Four years is the amount of time I spent in college, and now the amount of time I’ve lived since graduating. One went twice as quickly as the other.
Four years ago was the last time I had someone tell me I had to read a book for an assignment.
I think that’s the strangest thing about being out of school. Everything I study is chosen.
I’m not saying it was ever difficult to get me to read my assigned books in school, except Edith Hamilton’s ‘Mythology’ — that was my all time least favorite thing to read and poor Sandy Hall, my 9th grade English teacher and lifelong friend, still has to hear about it sometimes. Still, I may have been somewhat of a slacker student, but reading was the school assignment I was always guaranteed to do.
Brief moment in defense of slacker students who love to read — I’ve never once been asked to solve an algebra equation in adulthood, but I read every single day — for work and entertainment.
The thing about the real world is no one is assigning books. No one is going to tell me I have to read something because a grade depends on it. So I get to choose. The problem with being able to choose is that I want to read all of the books. I want to fill every shelf in my home. I want to always have fresh pages I haven’t seen.
I don’t want to stop until I’ve at least taken a shot at every book in every style.
In elementary school I had a teacher I drove crazy by reading several books at a time instead of just focusing on the one we were reading for class. Adulthood is like that.

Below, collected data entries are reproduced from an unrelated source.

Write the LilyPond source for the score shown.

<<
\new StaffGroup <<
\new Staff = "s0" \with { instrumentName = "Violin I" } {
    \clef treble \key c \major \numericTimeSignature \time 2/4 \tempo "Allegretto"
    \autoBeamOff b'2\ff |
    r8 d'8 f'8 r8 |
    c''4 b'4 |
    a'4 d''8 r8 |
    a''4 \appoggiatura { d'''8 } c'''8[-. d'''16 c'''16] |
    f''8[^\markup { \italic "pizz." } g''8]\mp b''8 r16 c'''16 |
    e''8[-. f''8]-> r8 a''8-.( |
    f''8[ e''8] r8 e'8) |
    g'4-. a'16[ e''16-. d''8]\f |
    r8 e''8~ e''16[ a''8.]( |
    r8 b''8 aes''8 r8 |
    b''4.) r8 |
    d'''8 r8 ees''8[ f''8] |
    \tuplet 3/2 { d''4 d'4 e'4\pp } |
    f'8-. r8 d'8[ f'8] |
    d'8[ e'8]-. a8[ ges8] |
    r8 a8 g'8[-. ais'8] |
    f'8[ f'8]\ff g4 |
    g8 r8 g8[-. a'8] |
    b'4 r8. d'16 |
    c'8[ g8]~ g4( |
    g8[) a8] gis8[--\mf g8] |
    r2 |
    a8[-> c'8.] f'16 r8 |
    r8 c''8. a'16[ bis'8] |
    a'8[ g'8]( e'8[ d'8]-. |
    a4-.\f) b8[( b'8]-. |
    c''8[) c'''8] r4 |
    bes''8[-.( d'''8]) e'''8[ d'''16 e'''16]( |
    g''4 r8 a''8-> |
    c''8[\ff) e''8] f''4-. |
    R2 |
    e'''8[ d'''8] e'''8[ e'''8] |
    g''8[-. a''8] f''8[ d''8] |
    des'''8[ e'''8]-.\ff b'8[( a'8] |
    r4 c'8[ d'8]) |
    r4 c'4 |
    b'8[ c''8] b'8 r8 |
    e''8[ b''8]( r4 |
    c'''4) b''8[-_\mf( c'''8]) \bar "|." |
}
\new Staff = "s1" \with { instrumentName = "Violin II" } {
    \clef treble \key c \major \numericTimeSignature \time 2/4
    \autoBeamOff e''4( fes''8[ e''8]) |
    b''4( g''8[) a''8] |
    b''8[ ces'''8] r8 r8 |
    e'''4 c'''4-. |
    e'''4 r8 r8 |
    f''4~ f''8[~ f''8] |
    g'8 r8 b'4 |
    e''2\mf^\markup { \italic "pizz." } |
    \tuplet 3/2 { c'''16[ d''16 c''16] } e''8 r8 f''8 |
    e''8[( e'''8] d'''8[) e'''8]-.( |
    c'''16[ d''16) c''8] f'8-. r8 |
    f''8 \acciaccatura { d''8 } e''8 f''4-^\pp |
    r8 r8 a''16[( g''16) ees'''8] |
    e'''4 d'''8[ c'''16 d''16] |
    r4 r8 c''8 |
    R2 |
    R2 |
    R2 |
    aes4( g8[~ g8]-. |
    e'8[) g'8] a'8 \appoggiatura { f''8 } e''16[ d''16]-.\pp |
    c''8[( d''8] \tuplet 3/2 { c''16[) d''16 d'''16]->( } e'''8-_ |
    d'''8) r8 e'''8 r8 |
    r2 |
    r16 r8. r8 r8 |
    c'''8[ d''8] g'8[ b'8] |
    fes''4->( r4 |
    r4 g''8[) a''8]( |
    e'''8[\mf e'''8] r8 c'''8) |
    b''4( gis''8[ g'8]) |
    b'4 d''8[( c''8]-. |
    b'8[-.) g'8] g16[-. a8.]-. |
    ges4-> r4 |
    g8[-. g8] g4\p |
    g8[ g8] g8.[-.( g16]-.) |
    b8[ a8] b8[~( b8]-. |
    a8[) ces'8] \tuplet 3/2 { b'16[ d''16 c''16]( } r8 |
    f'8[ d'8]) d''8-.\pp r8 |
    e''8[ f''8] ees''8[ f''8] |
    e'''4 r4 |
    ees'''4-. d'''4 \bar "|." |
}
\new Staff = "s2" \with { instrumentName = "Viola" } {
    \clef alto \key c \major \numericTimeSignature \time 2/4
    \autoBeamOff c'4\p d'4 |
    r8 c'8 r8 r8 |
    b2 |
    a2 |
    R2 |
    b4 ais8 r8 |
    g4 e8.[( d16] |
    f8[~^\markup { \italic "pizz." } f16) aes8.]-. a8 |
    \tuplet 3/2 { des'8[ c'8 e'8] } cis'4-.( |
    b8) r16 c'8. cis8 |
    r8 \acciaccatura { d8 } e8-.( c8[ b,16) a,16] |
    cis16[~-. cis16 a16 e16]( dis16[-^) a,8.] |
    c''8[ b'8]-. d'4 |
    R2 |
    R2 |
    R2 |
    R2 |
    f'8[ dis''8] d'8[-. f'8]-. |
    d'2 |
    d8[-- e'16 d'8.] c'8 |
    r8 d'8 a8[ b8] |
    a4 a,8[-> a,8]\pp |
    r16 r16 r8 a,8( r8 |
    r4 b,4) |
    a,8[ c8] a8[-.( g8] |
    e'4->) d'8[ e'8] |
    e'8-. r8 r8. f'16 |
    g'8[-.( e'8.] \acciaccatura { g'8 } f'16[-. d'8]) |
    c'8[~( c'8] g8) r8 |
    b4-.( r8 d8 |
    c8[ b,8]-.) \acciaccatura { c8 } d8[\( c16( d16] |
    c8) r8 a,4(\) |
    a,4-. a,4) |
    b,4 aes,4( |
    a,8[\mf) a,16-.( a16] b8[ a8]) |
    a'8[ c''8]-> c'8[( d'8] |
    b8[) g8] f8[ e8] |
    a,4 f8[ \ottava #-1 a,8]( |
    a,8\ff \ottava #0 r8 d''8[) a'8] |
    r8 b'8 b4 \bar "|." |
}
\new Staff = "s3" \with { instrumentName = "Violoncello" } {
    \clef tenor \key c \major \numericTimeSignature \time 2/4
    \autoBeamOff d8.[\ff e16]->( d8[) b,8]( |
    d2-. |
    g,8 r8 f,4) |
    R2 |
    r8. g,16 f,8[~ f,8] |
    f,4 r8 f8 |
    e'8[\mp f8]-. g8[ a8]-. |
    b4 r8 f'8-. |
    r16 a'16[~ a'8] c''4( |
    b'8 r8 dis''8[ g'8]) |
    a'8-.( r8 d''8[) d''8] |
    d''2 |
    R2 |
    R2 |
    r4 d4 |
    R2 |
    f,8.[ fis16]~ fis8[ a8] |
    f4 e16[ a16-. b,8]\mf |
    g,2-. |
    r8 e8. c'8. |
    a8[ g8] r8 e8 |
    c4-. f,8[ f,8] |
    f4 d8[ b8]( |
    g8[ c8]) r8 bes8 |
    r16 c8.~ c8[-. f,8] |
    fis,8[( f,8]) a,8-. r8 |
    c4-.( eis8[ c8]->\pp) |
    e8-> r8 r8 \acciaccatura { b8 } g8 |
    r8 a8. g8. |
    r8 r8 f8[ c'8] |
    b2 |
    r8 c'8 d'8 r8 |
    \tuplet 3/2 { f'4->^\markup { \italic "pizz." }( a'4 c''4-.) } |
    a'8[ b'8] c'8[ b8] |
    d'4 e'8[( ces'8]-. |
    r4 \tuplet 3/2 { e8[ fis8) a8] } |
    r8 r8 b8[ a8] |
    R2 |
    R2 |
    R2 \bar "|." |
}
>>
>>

This need to read every book is an impatient one. It manifests itself in stacks of hardcovers and paperbacks covering every open surface in my bedroom, and long lists of titles that need to be crossed off.
I’ve read some books I hated. Last year I tried my damndest to get through my first Stephen King book, but I just couldn’t stay interested. I’ve read books that disappointed me, endings that left me deflated, storylines that just didn’t make sense… but I’ve never regretted any moments spent in the pages.